# PROBLEM DESCRIPTION
Only lines that contain the word "control" are to be returned from the data below.

# SUPPLIED INFORMATION
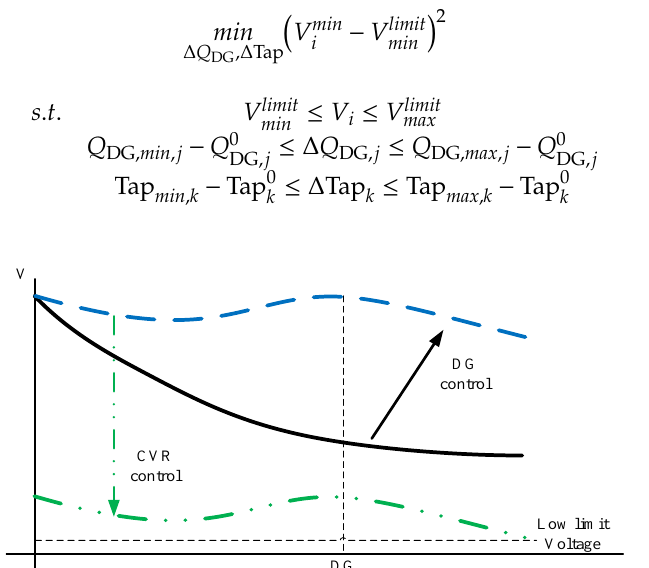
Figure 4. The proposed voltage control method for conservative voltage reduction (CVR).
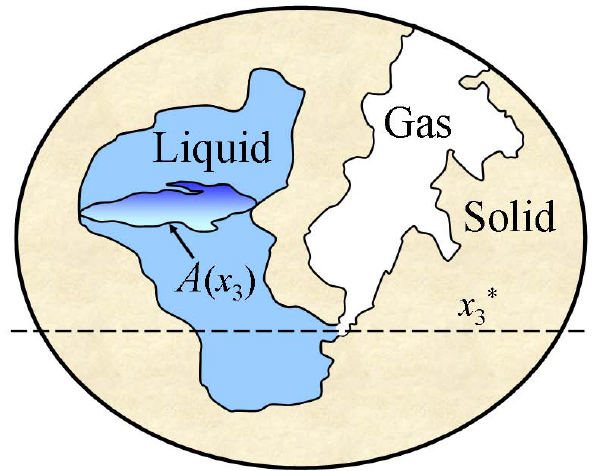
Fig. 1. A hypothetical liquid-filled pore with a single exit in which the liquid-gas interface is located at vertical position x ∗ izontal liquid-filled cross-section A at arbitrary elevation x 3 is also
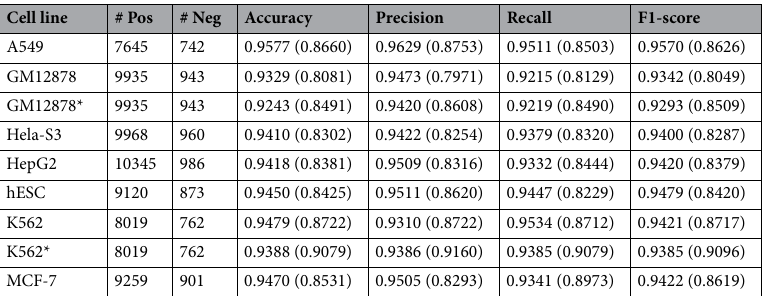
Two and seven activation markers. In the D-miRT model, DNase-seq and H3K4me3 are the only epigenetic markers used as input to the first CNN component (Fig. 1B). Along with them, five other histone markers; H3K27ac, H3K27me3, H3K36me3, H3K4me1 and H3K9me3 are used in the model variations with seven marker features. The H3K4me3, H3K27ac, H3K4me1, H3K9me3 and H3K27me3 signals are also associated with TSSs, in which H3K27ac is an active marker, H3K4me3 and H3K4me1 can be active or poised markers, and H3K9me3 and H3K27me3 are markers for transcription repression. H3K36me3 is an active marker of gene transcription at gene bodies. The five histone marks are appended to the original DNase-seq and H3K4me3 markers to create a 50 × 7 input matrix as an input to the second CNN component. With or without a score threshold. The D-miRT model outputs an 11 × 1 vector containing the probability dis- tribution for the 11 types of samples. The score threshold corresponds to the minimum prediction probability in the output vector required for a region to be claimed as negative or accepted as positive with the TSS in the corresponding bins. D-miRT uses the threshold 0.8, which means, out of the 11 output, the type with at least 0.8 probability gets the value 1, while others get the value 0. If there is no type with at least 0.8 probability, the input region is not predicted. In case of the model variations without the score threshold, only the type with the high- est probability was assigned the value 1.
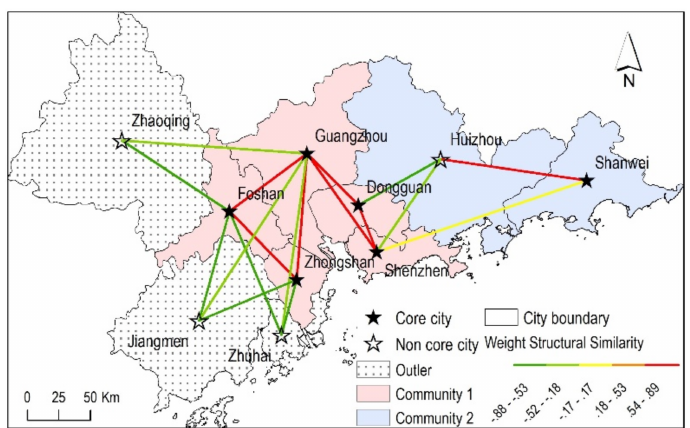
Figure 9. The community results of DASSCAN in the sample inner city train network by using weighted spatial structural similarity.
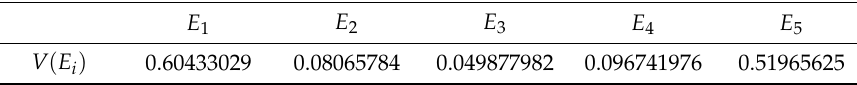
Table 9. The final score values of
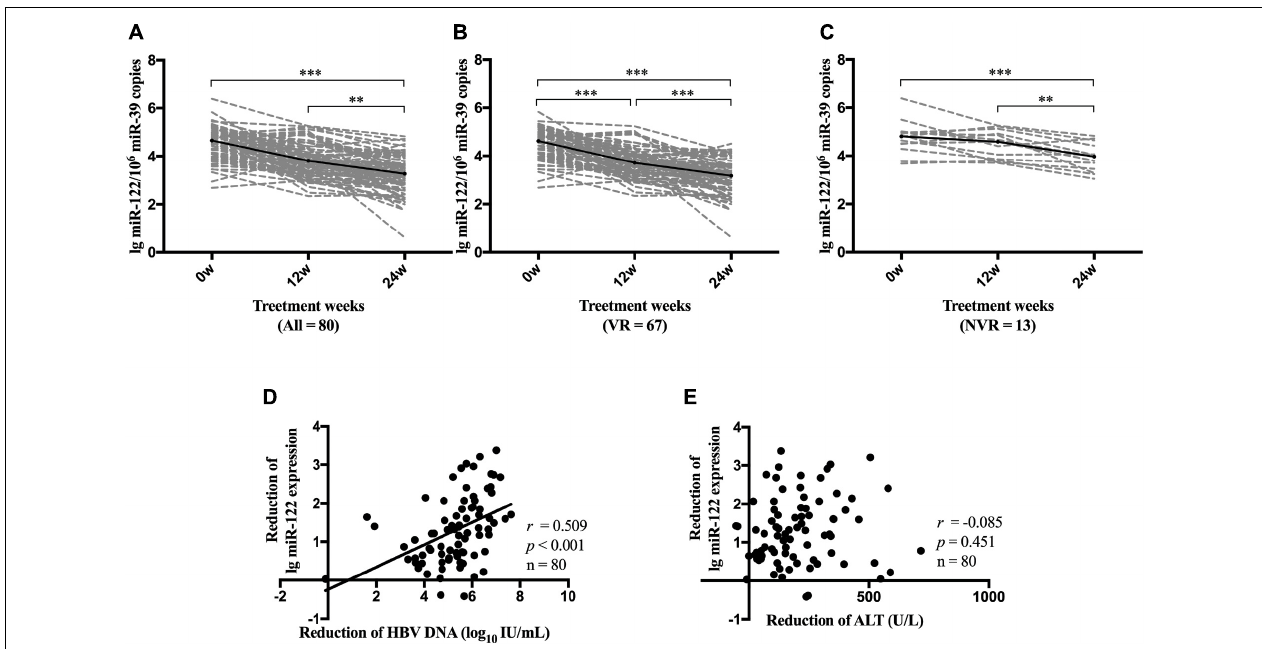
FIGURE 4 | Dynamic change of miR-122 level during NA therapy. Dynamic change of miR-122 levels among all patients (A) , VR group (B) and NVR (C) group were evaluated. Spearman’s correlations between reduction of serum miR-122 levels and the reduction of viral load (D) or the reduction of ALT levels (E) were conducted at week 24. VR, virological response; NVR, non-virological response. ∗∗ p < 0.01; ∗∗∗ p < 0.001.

* * *

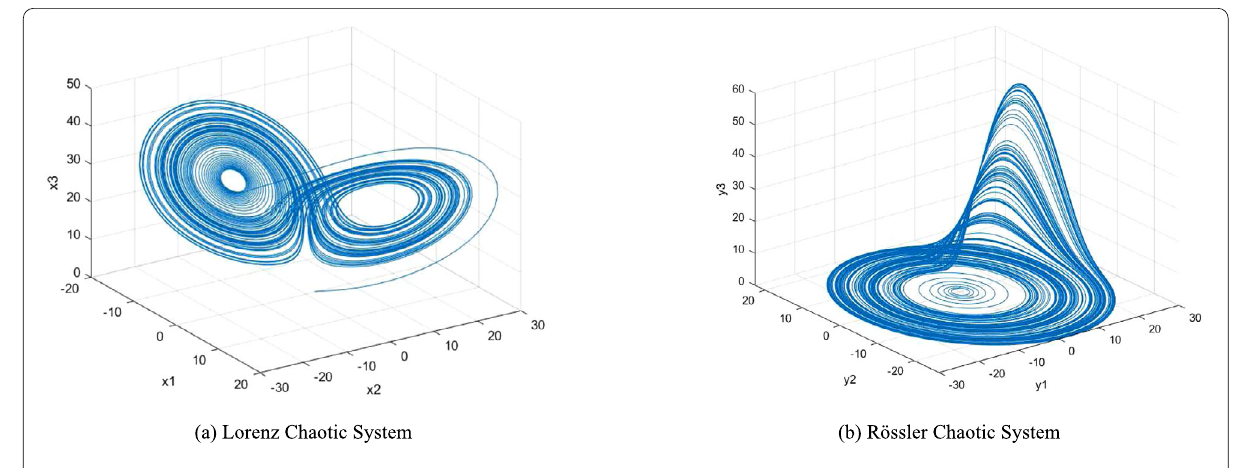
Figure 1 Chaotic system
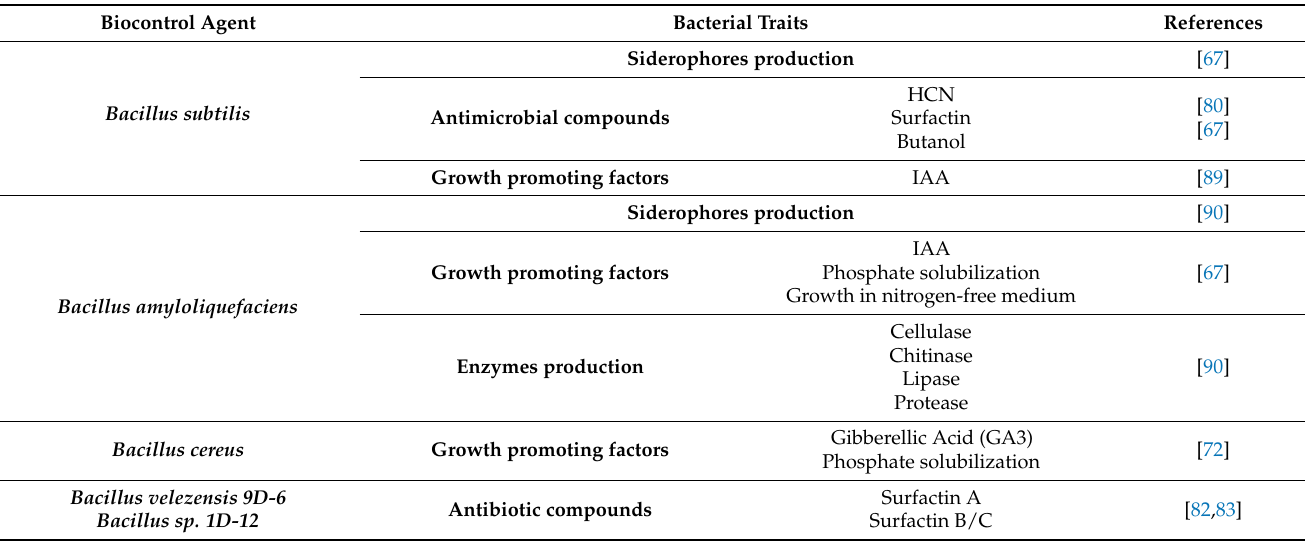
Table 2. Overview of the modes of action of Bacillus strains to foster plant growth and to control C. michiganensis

# OUTPUT OF THE EXERCISE
Figure 4. The proposed voltage control method for conservative voltage reduction (CVR).
Table 2. Overview of the modes of action of Bacillus strains to foster plant growth and to control C. michiganensis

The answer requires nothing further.